Engineers from the University of Sheffield’s Energy 2050 research institute, in partnership with Qatar University, have developed an innovative system to keep fans and players cool at the Qatar 2022 FIFA World Cup.
Led by Dr Ben Hughes, the research team has developed a system to passively cool outdoor air and drive it through the stadium, providing cooling in the stands, concourse and at pitch level.

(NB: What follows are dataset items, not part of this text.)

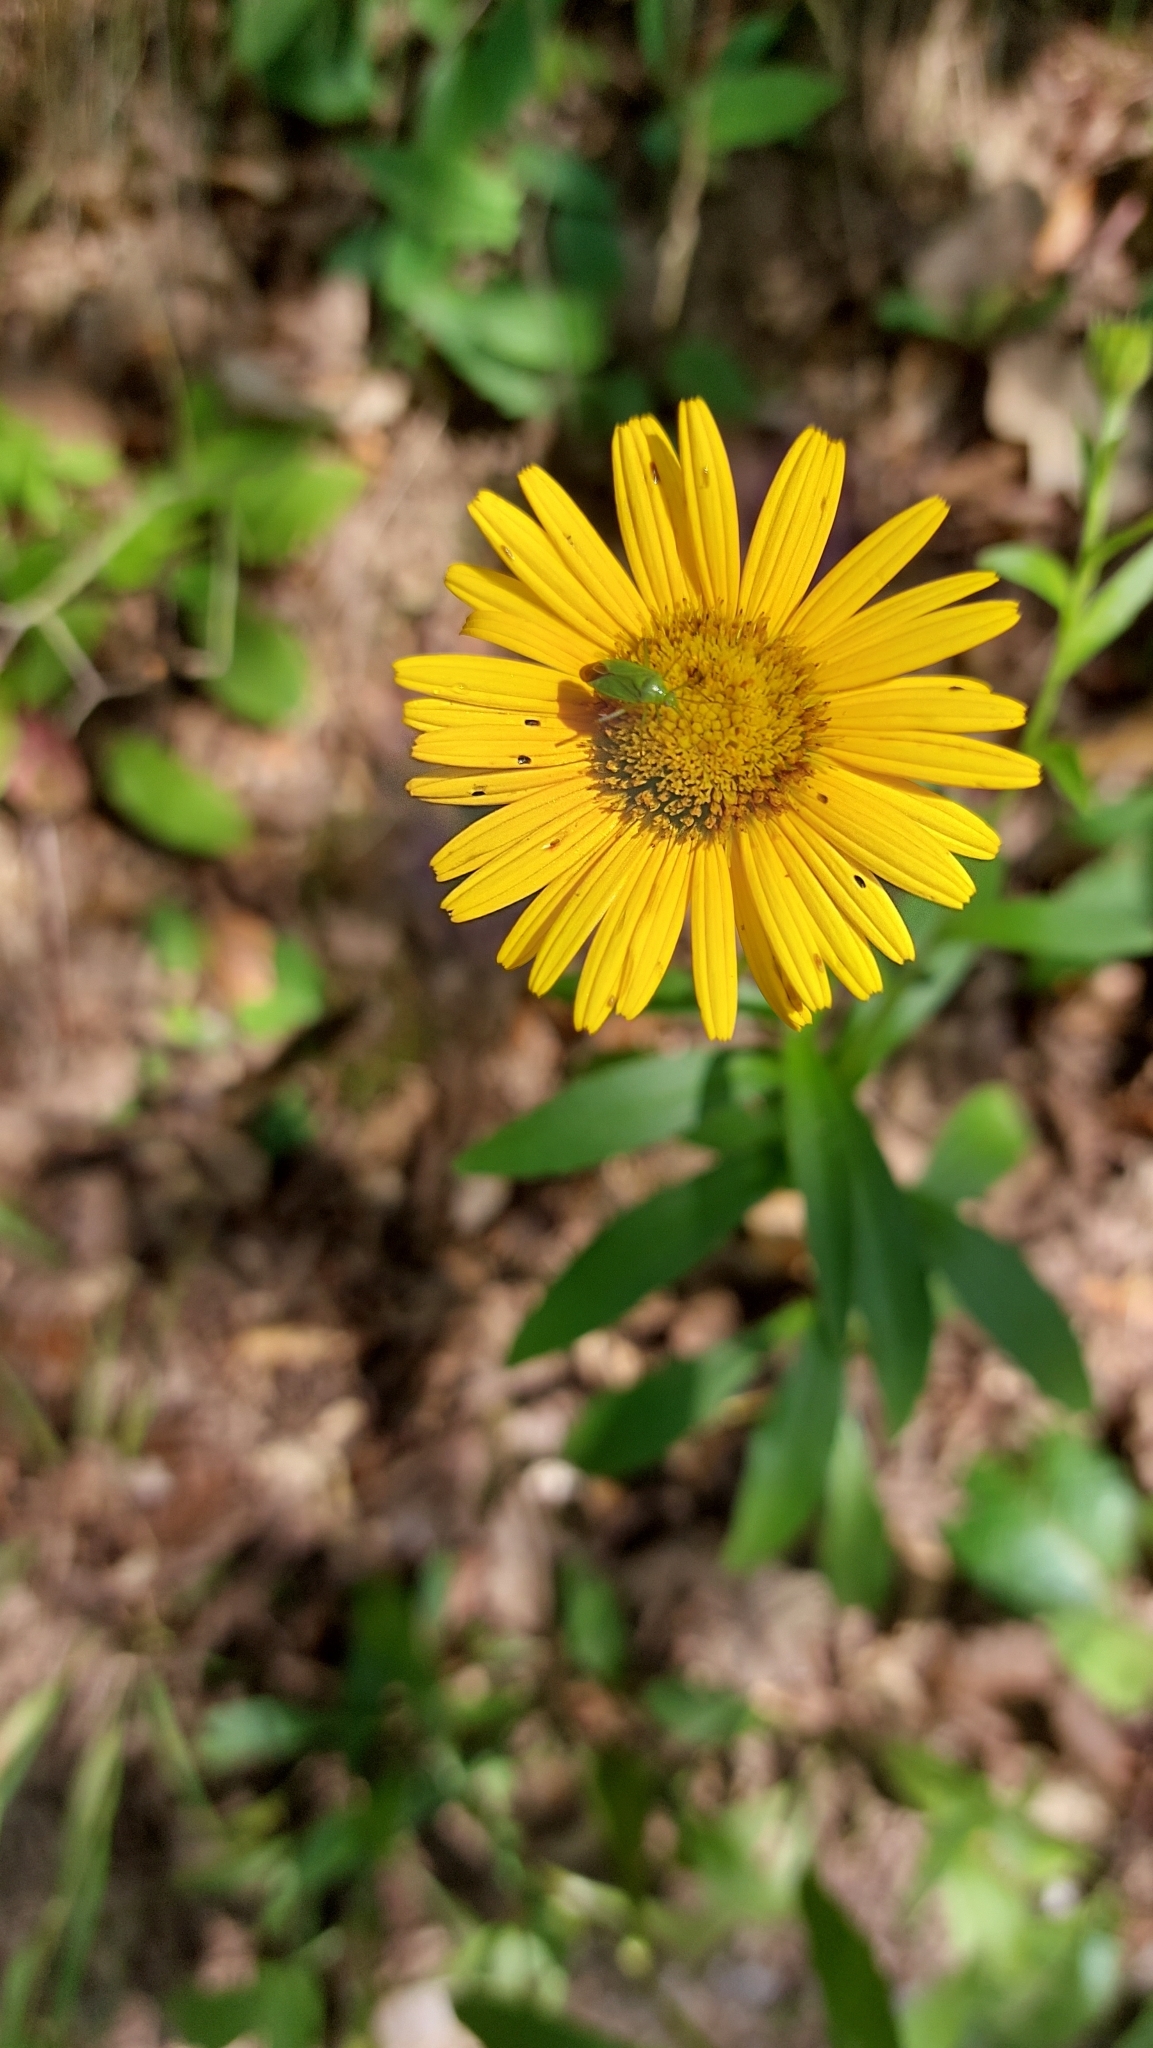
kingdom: Plantae
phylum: Tracheophyta
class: Magnoliopsida
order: Asterales
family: Asteraceae
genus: Buphthalmum
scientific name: Buphthalmum salicifolium
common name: Willow-leaved yellow-oxeye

The cooling technology that Dr Hughes refers to has its roots in traditional architecture of the Middle East region. Wind towers were used for centuries to capture outdoor air and force it through a building, thereby creating a cooling effect by the movement of air. Wind towers have been used in the stadium cooling design, to force air into underground chambers where the air temperature is lowered as it passes over heat recovery heat pipes filled with cold water. The heat from the air is transferred to the water in the pipes and ejected elsewhere. The cooled air is then pumped into the stadium, to provide relief to the players and spectators.
Heat pipes are sealed tubes partially filled with a fluid used to transfer heat between fluid streams at different temperatures. Heat is transferred due to pressure changes in the pipes, as fluid evaporates and condenses at either end of the heat pipe. This is a passive process as no energy input is required to transfer heat.
The idea for district cooling as a solution, where the air required for buildings is centrally cool and is then distributed to where it is required, is becoming more commonly accepted given the cost reduction and green credentials. A benefit of district cooling is that it uses recovered heat in a mixed mode to deliver a stable, comfortable indoor environment.
The ideas for the cooling of the stadiums were generated before the dates for the 2022 World Cup were moved from the summer to the winter due to fears about the effectiveness of the technology, its environmental impact and the fact nothing could be done to reduce outside temperatures. However, Dr Hughes said the project could have delivered acceptable temperatures in venues even in June and July, although doing it in December is much easier.
"We're aiming for a range of 24-26 degrees but could get it down to 21 degrees. And we think we can increase efficiency by up to 50%,” he said.
The research team had studied previous World Cups with high temperatures, such as the 1994 World Cup in the United States or the 2006 tournament in Germany, to work out the amount of stress players experienced. As a result, Dr Hughes is confident heat in Qatar will not be the factor many have feared and is optimistic about the benefits of the technology for the region and the United Kingdom's chances of tapping into the Qatari construction boom.
The first venue with this system is the Khalifa International Stadium, which was built in 1976 but reopened last month after extensive refurbishment and is set to host the World Athletics Championships in 2019 and World Cup matches in 2022.
This project was made possible by a National Priorities Research Program (NPRP) award from the Qatar National Research Fund, a member of the Qatar Foundation.